Vale Stuart Macintyre FASSA FAHA: 1947-2021
Australian Academy of the Humanities 2021-11-24
Professor Macintyre was elected to the Academy in 1999. In proposing the candidacy, his senior colleagues wrote of “the wide range and scope of his work, grounded in rigorously argued left-wing thought, yet neither narrowly doctrinaire nor limited in its sympathies”.
Stuart Forbes Macintyre was born on 21 April 1947 in Kew, Victoria. He obtained a Bachelor of Arts (Hons) from the University of Melbourne in 1968, a Masters degree from Monash University in 1971, and a PhD and the Blackwood Prize from Cambridge University in 1975.
Appointed as a Lecturer in the History Department at the University of Melbourne in 1980, Professor Macintyre taught close to 40 years at the University, where he also served as Dean of Arts from 1999 to 2006. In this role, and as President of the Australian Academy of the Social Sciences between 2007-2009, he helped to build the international standing of the humanities and social sciences in Australia.
An extraordinarily prodigious scholar, Professor Macintyre’s scholarship covered many fields including the history of social movements, Australian public policy, intellectual history and labour history.
Stuart Macintyre was an award-winning author. The quality of his work was recognized through several awards including the Victorian Premiers Prize (for vol 4 of the Oxford History of Australia in 1987), the Age Book of the Year (for Reds In 1998), the NSW Australian History Prize and the Queensland (for the History Wars in 2004). Geoffrey Blainey has long held that the 1940s were Australia’s defining decade; in Stuart Macintyre, they found their historian. Professor Macintyre’s Australia’s Boldest Experiment: War and Reconstruction in the 1940s (New South), won the 2016 New South Wales Premier’s Australian History Prize and the 2016 Ernest Scott Prize and remains the landmark history of the decade. His last work, the second volume of his history of the Australian Community Party of Australia, The Party, is due for publication in 2022.
Professor Macintyre was a tireless promoter of the humanities and played a central role in developing and strengthening history, especially in the school curriculum, and in civics education. His public service in education policy and public policy in the tertiary sector spanned over twenty-five years.

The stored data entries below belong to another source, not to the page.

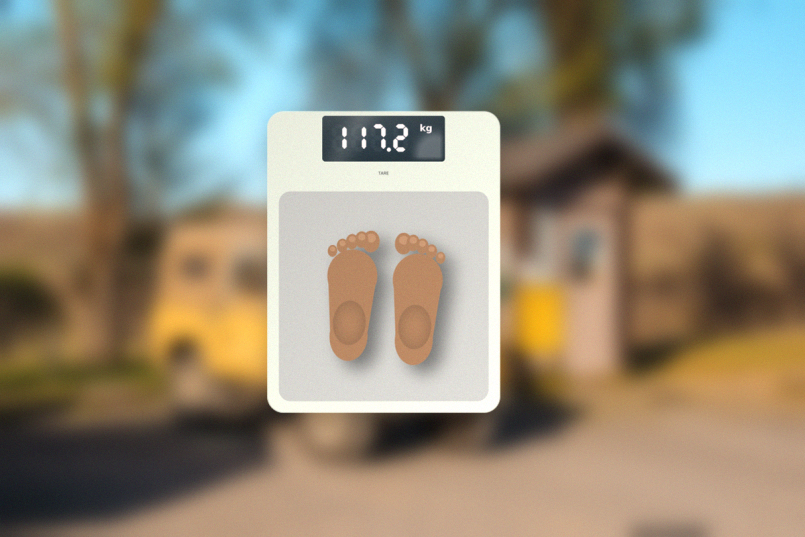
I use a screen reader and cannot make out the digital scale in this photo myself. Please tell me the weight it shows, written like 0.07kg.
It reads 117.2kg
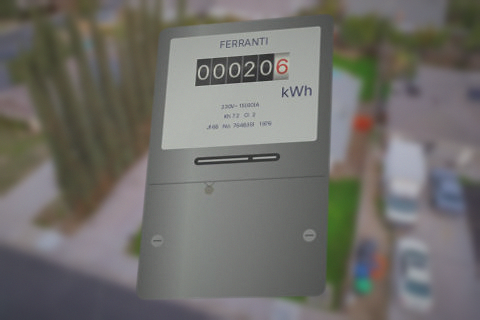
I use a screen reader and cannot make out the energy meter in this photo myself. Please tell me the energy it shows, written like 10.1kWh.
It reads 20.6kWh
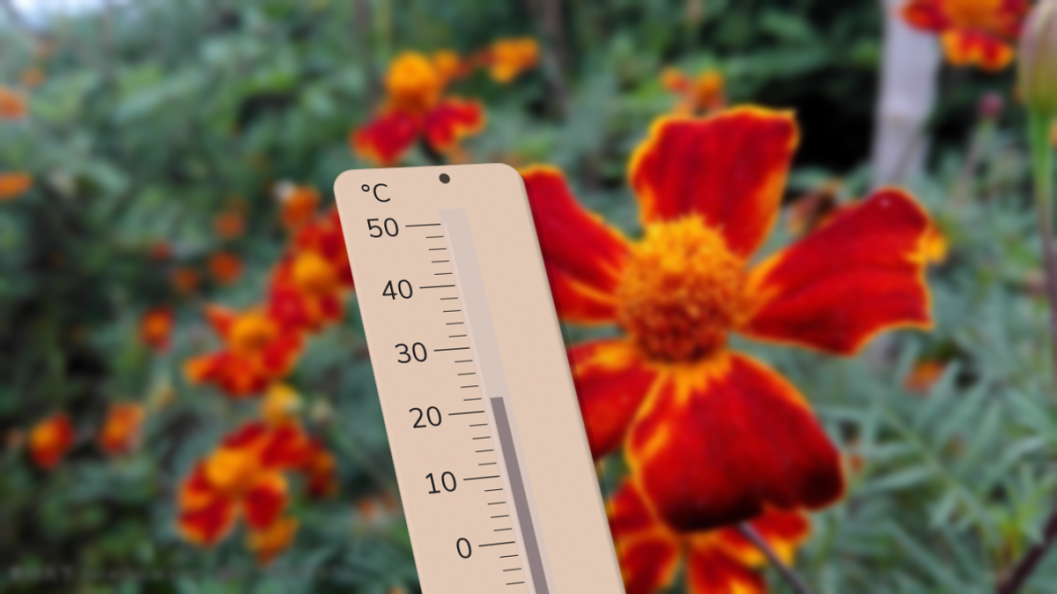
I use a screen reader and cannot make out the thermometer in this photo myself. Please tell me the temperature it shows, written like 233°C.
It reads 22°C
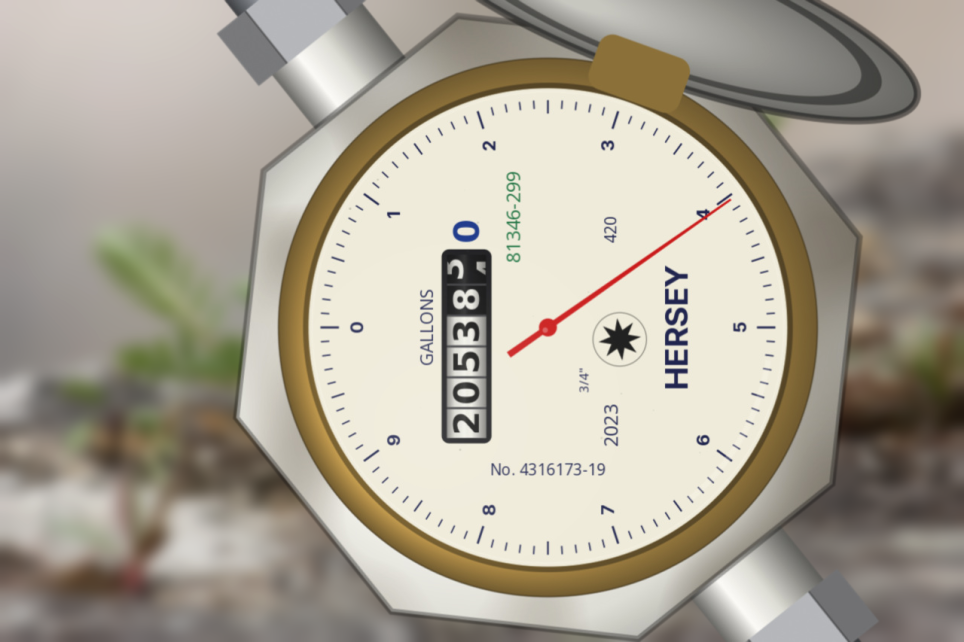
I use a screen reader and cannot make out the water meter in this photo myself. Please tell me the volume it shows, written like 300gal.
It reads 2053834.0gal
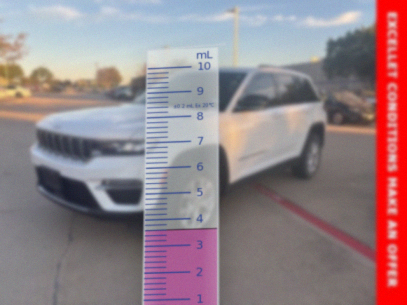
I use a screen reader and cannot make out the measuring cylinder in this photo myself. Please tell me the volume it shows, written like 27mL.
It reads 3.6mL
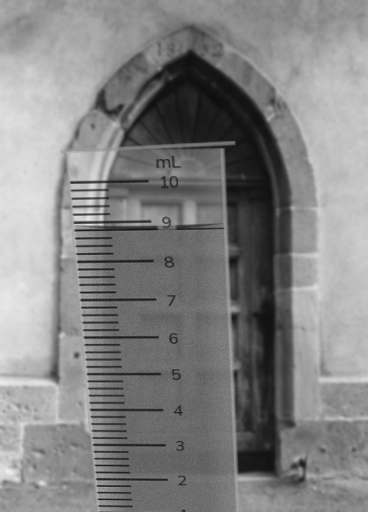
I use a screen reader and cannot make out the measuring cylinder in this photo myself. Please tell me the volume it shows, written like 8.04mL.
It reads 8.8mL
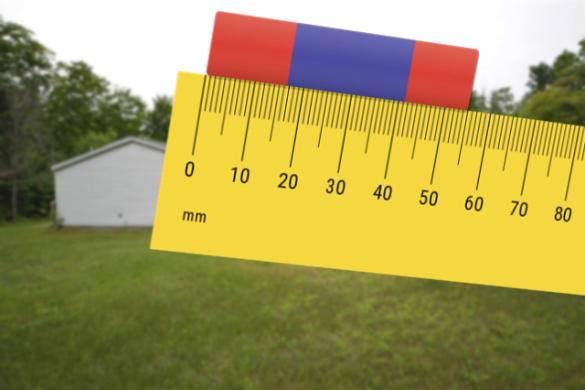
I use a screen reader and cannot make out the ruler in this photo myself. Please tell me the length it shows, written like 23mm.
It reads 55mm
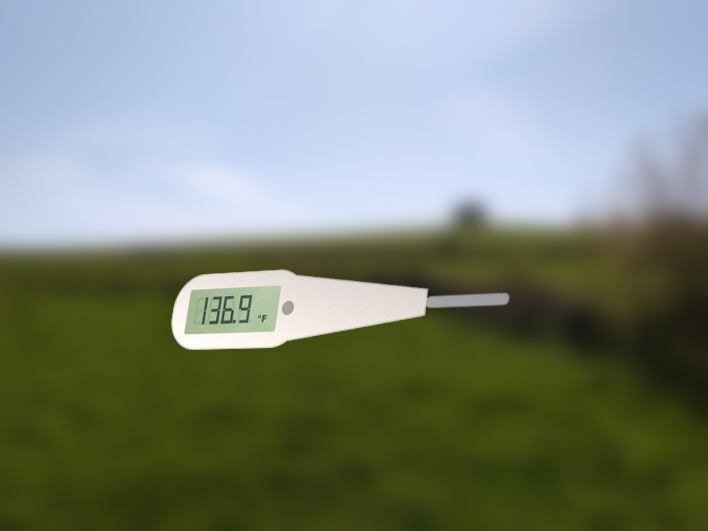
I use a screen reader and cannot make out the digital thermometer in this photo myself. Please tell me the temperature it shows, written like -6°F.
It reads 136.9°F
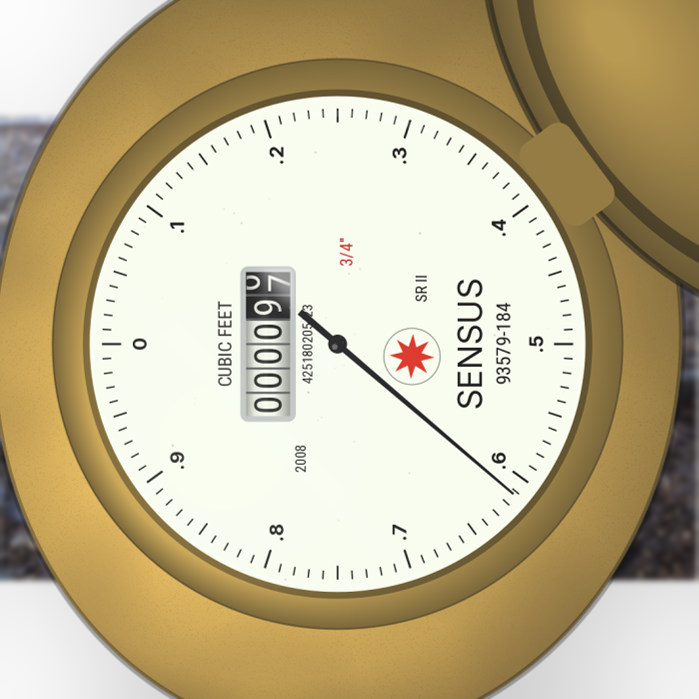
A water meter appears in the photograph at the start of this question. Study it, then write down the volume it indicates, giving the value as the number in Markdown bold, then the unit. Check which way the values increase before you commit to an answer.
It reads **96.61** ft³
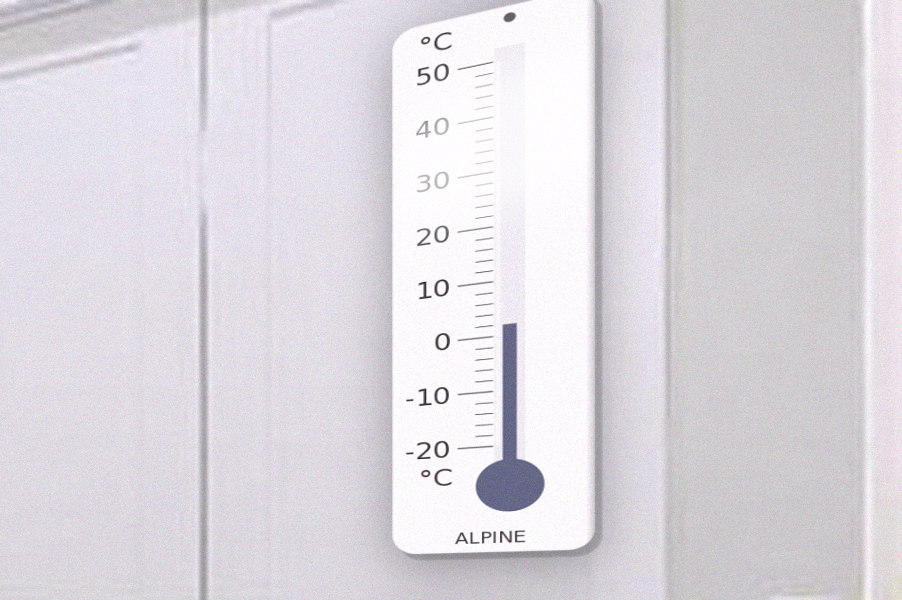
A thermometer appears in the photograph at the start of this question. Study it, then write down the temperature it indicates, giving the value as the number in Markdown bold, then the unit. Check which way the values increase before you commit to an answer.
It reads **2** °C
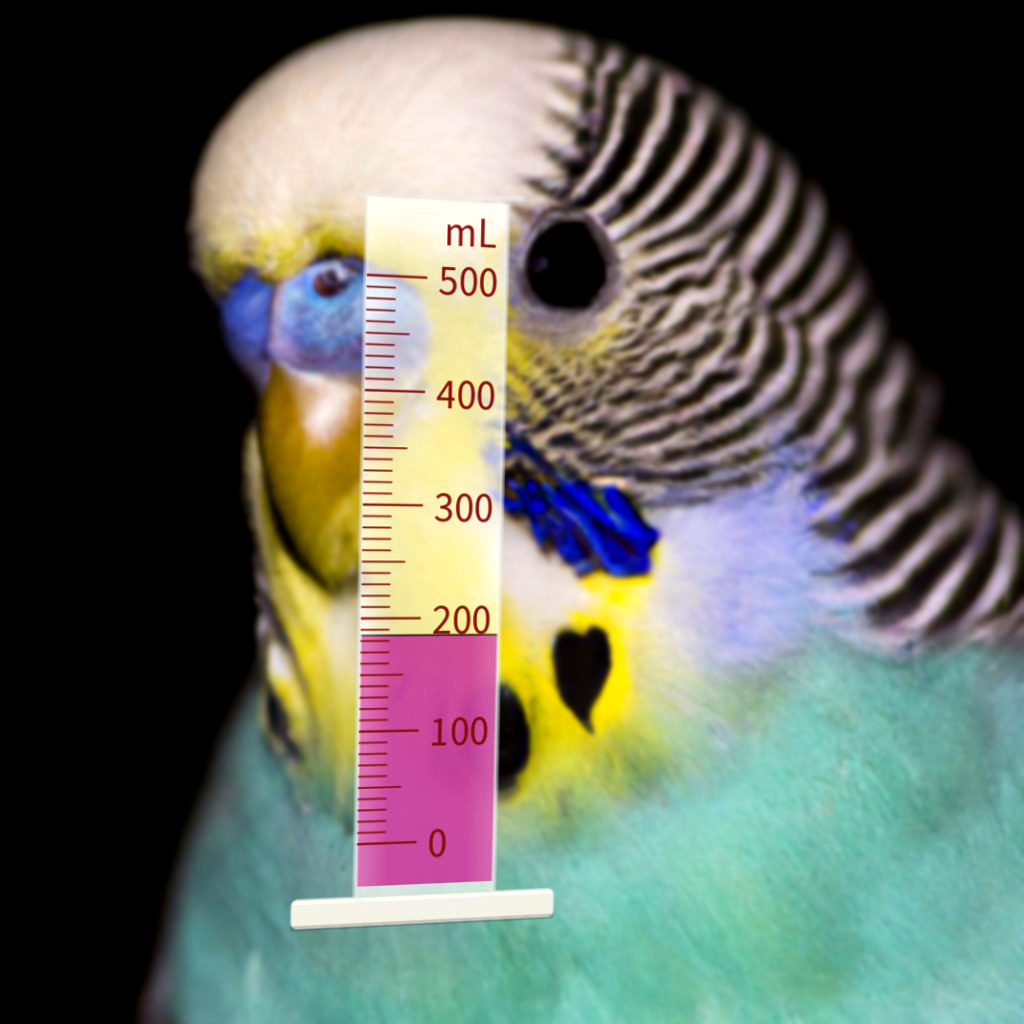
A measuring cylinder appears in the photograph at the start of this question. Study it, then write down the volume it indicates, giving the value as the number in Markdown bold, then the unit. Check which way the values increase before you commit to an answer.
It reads **185** mL
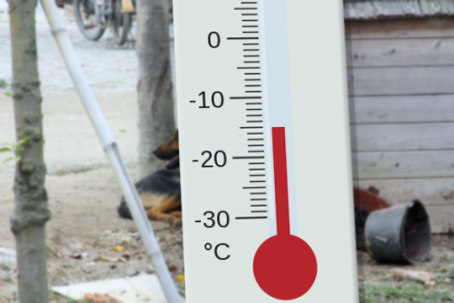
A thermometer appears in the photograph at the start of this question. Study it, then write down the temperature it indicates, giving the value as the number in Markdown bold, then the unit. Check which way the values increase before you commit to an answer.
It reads **-15** °C
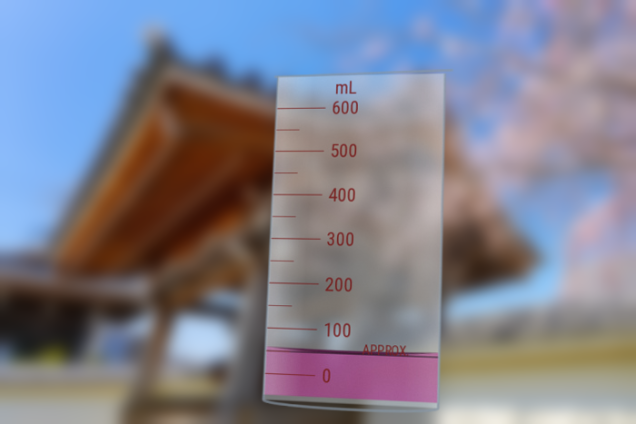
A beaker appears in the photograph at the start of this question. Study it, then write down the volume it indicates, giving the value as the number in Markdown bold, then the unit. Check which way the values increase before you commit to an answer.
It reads **50** mL
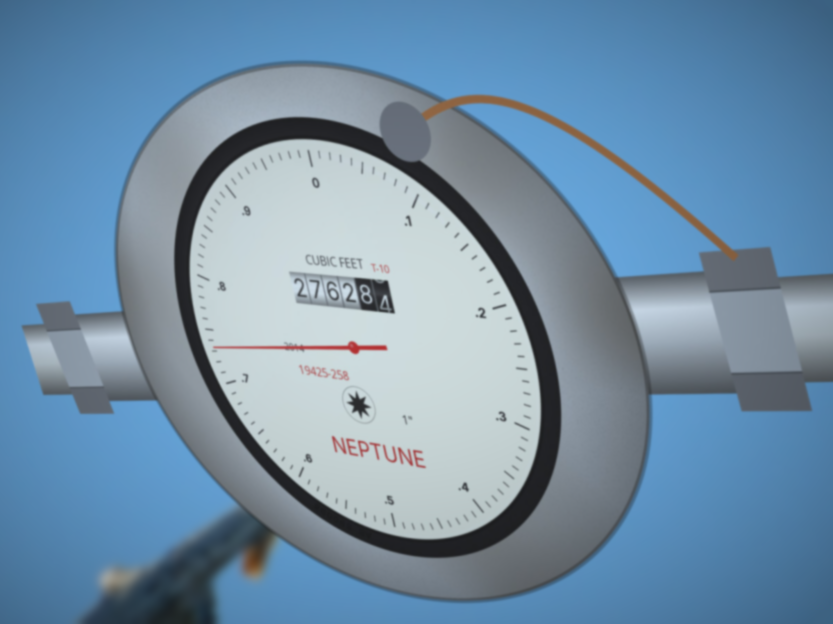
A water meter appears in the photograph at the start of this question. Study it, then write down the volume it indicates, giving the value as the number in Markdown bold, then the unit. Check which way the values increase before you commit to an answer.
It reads **276283.73** ft³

Professor Macintyre made an enormous contribution to the history profession in Australia and globally. He held various visiting fellowships, including at Griffith University, the University of Canterbury, the University of Western Australia, the Australian National University, the University of Otago and Harvard University. He was Editor or Editorial Board member of journals including Overland, Labour History, Australian Historical Studies, and The New Federalist. He was appointed President of the Australian Historical Association between 1996-1998 and became a life member in 2002. In recognition of his contribution to historical scholarship, in 2001 he received a Centenary medal. In 2007, he was awarded an Honorary Doctorate of Letters from Murdoch University.
Stuart Macintyre was an inspiring teacher and PhD supervisor and mentor; his generous support of the careers of others was a gift from which many have benefited over several decades.
Professor Macintyre passed away on 22 November 2021. We extend our deepest sympathies to the Macintyre family and friends and to Professor Macintyre’s colleagues.